Cuentan las Crónicas de la Historia, que en tiempos pretéritos, aquellos en que el Imperio Romano se extendía todopoderoso en el mundo conocido de ese entonces, sus legiones llegaron desafiantes al reino del Epiro para conquistarlo y agregarlo a sus ya muy numerosas posesiones.

Pirro, Rey de Epiro, hombre valiente y decidido, no se amilanó ante el desafío de aquella Roma que tan solo con su nombre imbuía miedo a los pueblos que amenazaba. Los ejércitos de Roma y Epiro se enfrentaron en una de las batallas más largas, difíciles y cruentas de la antigüedad.

Lucharon con valor inaudito. Los primeros, como invasores seguros de que tan solo con su fama y número vencerían a sus rivales. Los segundos, no tan numerosos y aguerridos como sus contrincantes, lucharon para defender su tierra y a sus familias.

Las ansias romanas de conquista se estrellaron ante la reciedumbre del liderazgo del Rey Pirro y la decisión y bravura de los epirenses quienes antes que ser sometidos e invadidos preferían morir.

Tal vez esto fue la razón del insólito hecho que sacudió al mundo de ese tiempo, al saberse el resultado de esa batalla.

Pirro y los epirenses habían derrotado a las legiones romanas invasoras. El costo de vidas en ambos bandos fue dramáticamente sangriento. Romanos y epirenses murieron en gran número. El escenario fue desolador. Se dice que al concluir esa histórica jornada, frustradas momentáneamente las intenciones imperiales de conquista, Pirro, recorriendo el campo de batalla, valorando el costo del número de pérdidas sufridas por su ejército, el cual fue diezmado con gravedad, exclamó: ¡Otra victoria como esta, y estamos perdidos!

El bravo monarca tenia razón. Los romanos, dolidos con su fracaso, pero siempre poderosos, se reagruparon y prepararon de nuevo para cobrarse la afrenta recibida. Nuevas y frescas legiones con recursos abundantes llegaron de nuevo a enfrentar a los epirenses. Estos ya no eran los mismos. Seriamente reducido su ejército por la anterior batalla todavía reciente, pese a su triunfo, los muertos y heridos fueron tantos que su pequeño reino no tuvo la capacidad de reemplazarlos y mucho menos el dinero para armarlos y enfrentar de nuevo a los romanos.
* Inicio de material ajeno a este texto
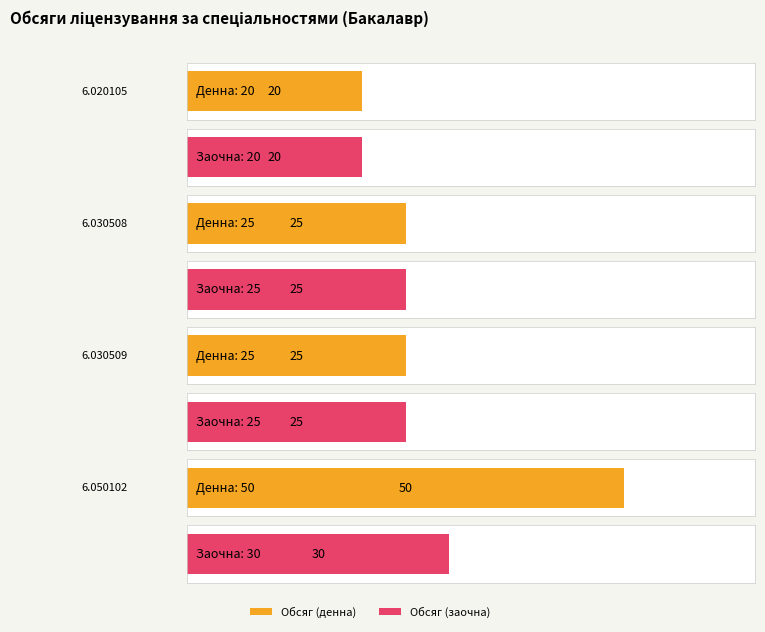

What is the value of the Обсяг (денна) bar at the 4th from the left?

50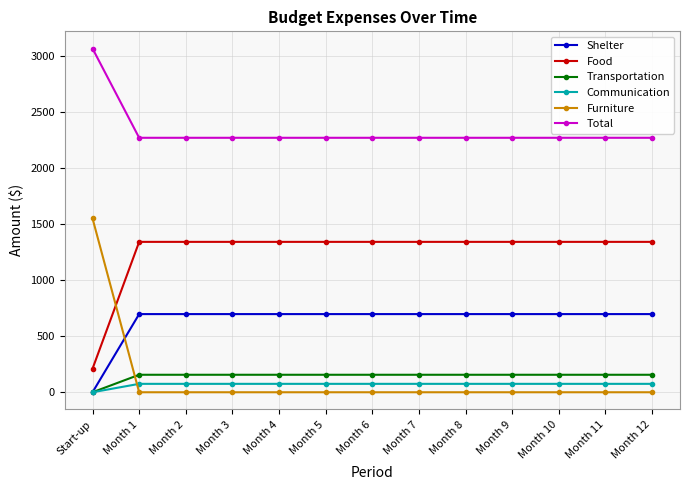

What is the sum of all Furniture values?

1550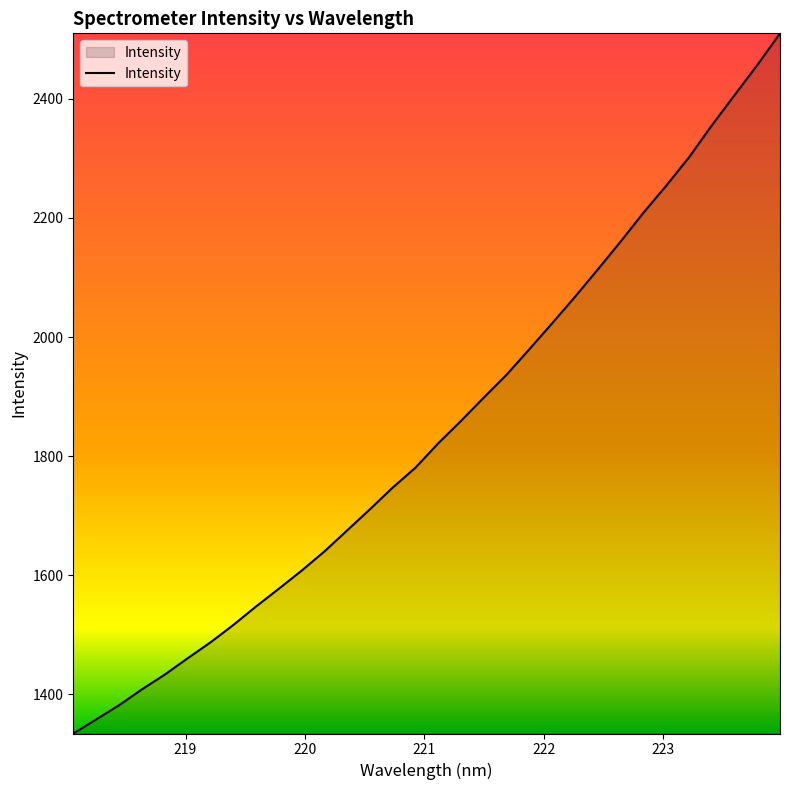

What is the difference between the maximum and minimum values?

1175.9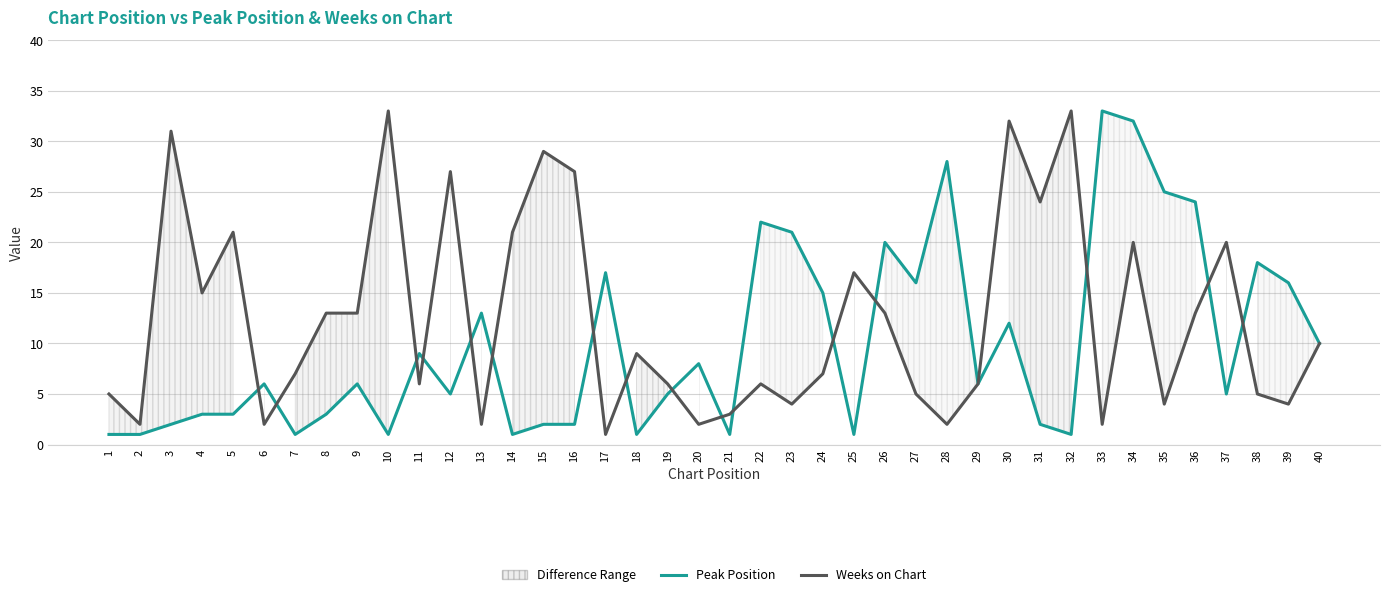

In Weeks on Chart, how many points are lower than both neighbors (excluding endpoints)?

13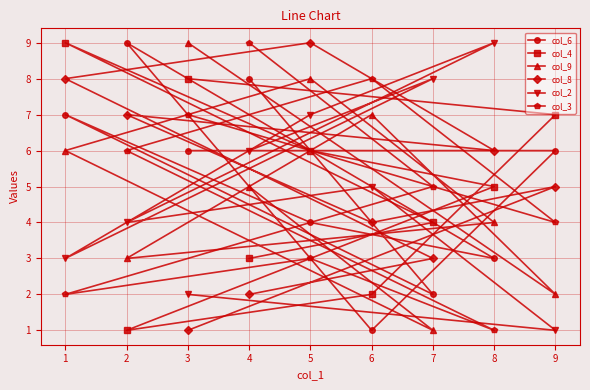

What are all the series names shown in the legend?

col_6, col_4, col_9, col_8, col_2, col_3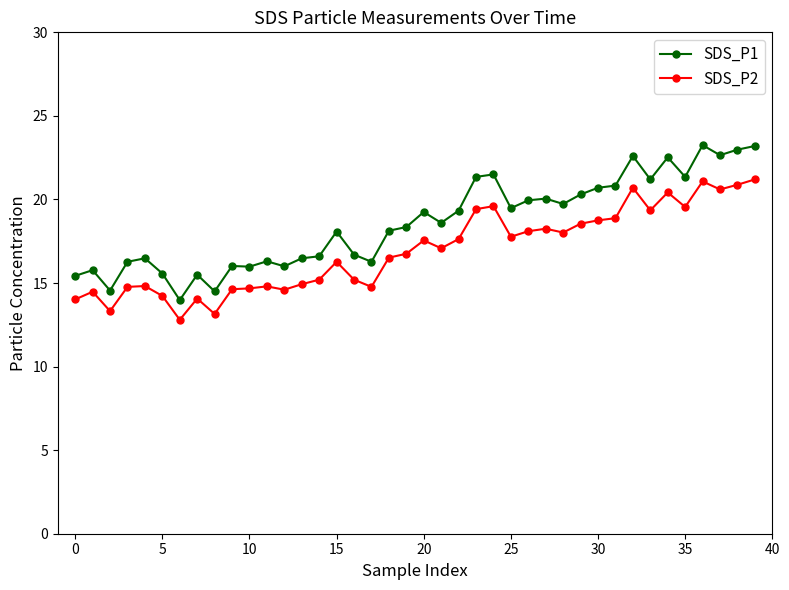

Which series has the largest range (max minus min)?

SDS_P1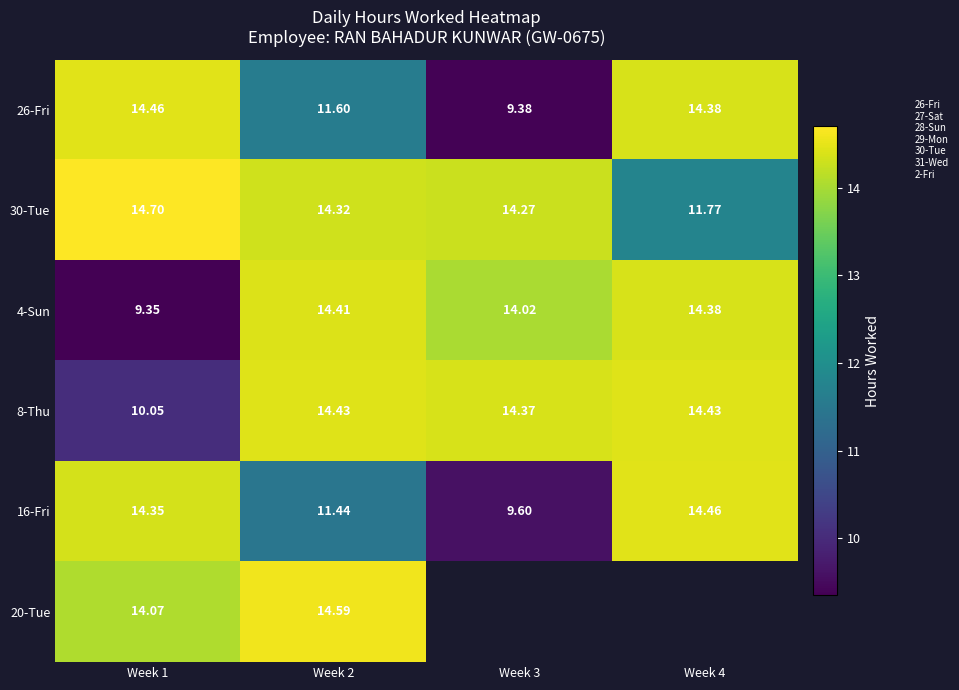

At how many categories does at least one series exceed 12?

4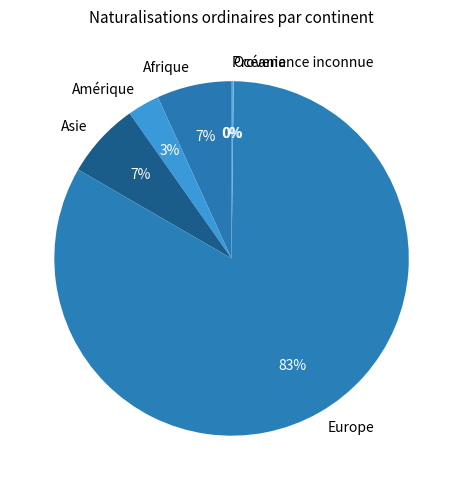

The Asie slice represents 7% of the pie. True or false?

True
Roma no tardó mucho en cobrarse la humillación sufrida. La Historia en sus páginas nos muestra la derrota total de los epirenses pese a la valentía que de nuevo desplegaron para defenderse.

De ahí que cuando una victoria es muy apretada y desgastante, su costo implica, más cuando los recursos para una rápida y eficiente recuperación son limitados, graves riesgos.

Todavía resuena en la memoria histórica, aquella dolorosa y angustiada exclamación del Rey Pirro después de su “victoria”. Contiendas así, tan costosas por sus consecuencias, merecen ser reflexionadas y aprovechas. Si bien es cierto que la conclusión de un enfrentamiento señala a un triunfador en ese circunstancial momento, habría que no olvidar, que como consecuencia, casi de inmediato se encienden preocupantes señales de alerta. Los triunfos, aunque difíciles y competidos deben ser plenos… convencidos. Las contiendas son momentos en el tiempo, no repetidas e insistentes acciones de desafío.

Los escenarios de la vida diaria muchas veces nos presentan episodios que por su naturaleza nos obligan a reflexionar acerca de los paralelismos de hechos, que como el que anteriormente recordábamos, deberíamos aprovechar.

Las contiendas, aquellas que en ocasiones nos enfrentan, no deben hacernos olvidar que son tan solo eventos muy breves en el tiempo. Diferir de opinión es en las más de las veces una transitoria actitud humana. La vida, después… continúa.

La Historia es sabia consejera. No habría que olvidarlo.